**Written instruction**
Rewrite the records below so that every "surveyor" becomes "inspector", with nothing else changed. Leave the pictures out.

****

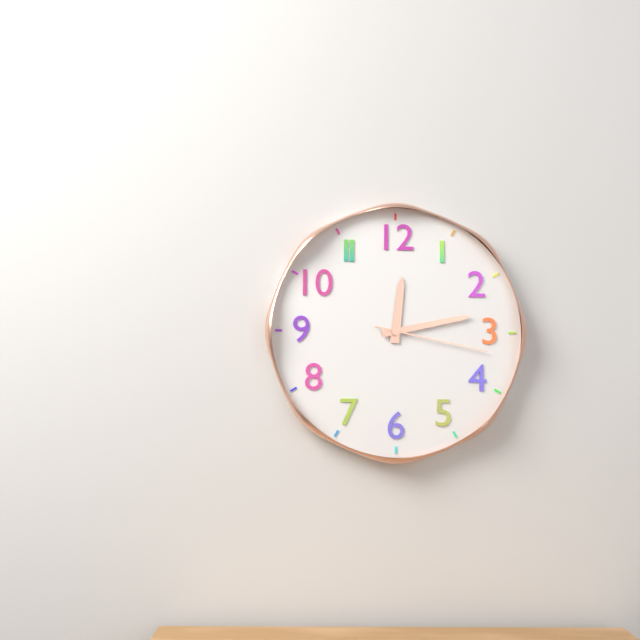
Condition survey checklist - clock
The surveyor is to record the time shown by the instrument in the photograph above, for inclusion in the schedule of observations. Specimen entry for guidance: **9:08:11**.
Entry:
**12:13:17**
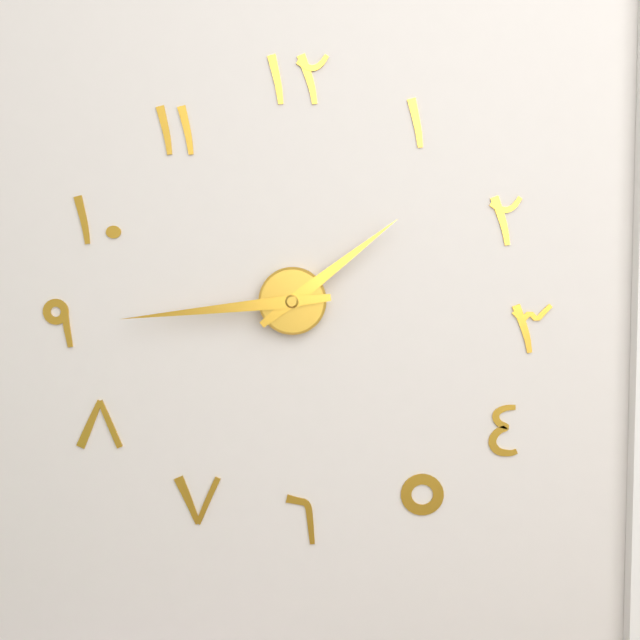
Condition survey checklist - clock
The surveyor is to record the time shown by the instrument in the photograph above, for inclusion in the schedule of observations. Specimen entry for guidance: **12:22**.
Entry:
**1:44**
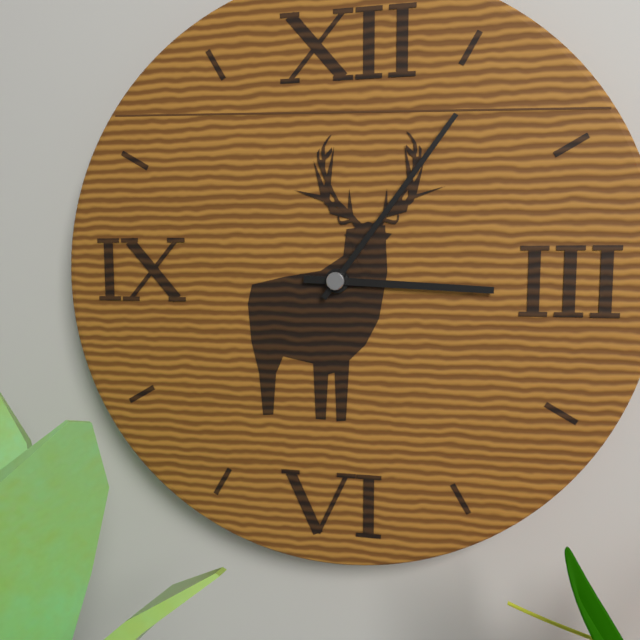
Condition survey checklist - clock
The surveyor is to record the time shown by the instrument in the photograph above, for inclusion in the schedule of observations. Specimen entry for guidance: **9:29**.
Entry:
**3:06**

****

**Task response**
Condition survey checklist - clock
The inspector is to record the time shown by the instrument in the photograph above, for inclusion in the schedule of observations. Specimen entry for guidance: **9:08:11**.
Entry:
**12:13:17**
Condition survey checklist - clock
The inspector is to record the time shown by the instrument in the photograph above, for inclusion in the schedule of observations. Specimen entry for guidance: **12:22**.
Entry:
**1:44**
Condition survey checklist - clock
The inspector is to record the time shown by the instrument in the photograph above, for inclusion in the schedule of observations. Specimen entry for guidance: **9:29**.
Entry:
**3:06**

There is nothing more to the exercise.